** Opening Material for this task block **
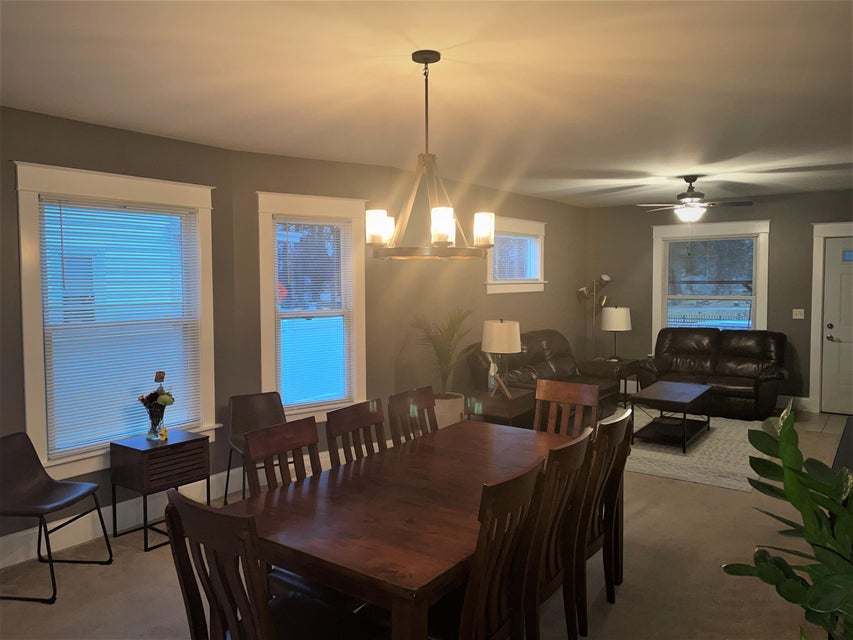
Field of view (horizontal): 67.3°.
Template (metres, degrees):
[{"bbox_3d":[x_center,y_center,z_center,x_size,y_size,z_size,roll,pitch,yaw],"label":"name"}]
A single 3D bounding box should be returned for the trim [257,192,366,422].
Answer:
[{"bbox_3d":[-0.873,-0.074,5.194,1.010,1.850,0.100,-3,4,-36],"label":"trim"}]

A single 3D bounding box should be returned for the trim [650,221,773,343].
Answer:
** Closing Material for this task block **
Work instruction: Nothing should appear in the output except the lines from the one with "the trim [257,192,366,422]." through the end of the records above, copied exactly.

Your response:
A single 3D bounding box should be returned for the trim [257,192,366,422].
Answer:
[{"bbox_3d":[-0.873,-0.074,5.194,1.010,1.850,0.100,-3,4,-36],"label":"trim"}]

A single 3D bounding box should be returned for the trim [650,221,773,343].
Answer:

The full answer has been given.